— PROBLEM STATEMENT —
What you should write out is every line from the one containing "(cont.) No new reading |" to the end of the data, exactly and with nothing else.

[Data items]
· · · · · · ·
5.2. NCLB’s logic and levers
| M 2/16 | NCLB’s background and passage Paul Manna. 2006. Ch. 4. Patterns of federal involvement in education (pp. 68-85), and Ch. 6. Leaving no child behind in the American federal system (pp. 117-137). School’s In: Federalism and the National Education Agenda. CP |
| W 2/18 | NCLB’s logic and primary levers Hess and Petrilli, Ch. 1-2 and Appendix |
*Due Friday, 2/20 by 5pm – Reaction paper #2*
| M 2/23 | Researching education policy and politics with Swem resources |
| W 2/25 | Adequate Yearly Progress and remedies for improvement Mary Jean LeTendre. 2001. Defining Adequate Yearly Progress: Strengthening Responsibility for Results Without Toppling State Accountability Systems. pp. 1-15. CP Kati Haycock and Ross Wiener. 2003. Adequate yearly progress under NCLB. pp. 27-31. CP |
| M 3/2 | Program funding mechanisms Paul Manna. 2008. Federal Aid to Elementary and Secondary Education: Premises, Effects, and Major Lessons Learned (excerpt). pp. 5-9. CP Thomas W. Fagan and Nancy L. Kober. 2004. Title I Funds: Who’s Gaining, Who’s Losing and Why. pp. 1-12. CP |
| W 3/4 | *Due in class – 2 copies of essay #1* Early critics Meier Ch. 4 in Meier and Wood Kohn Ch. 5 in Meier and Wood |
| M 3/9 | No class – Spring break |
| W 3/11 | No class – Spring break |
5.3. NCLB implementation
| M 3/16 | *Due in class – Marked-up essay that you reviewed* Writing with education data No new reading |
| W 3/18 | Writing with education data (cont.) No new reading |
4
· · · · · · ·
— ANSWER FOR THIS EXERCISE —
| W 3/18 | Writing with education data (cont.) No new reading |
4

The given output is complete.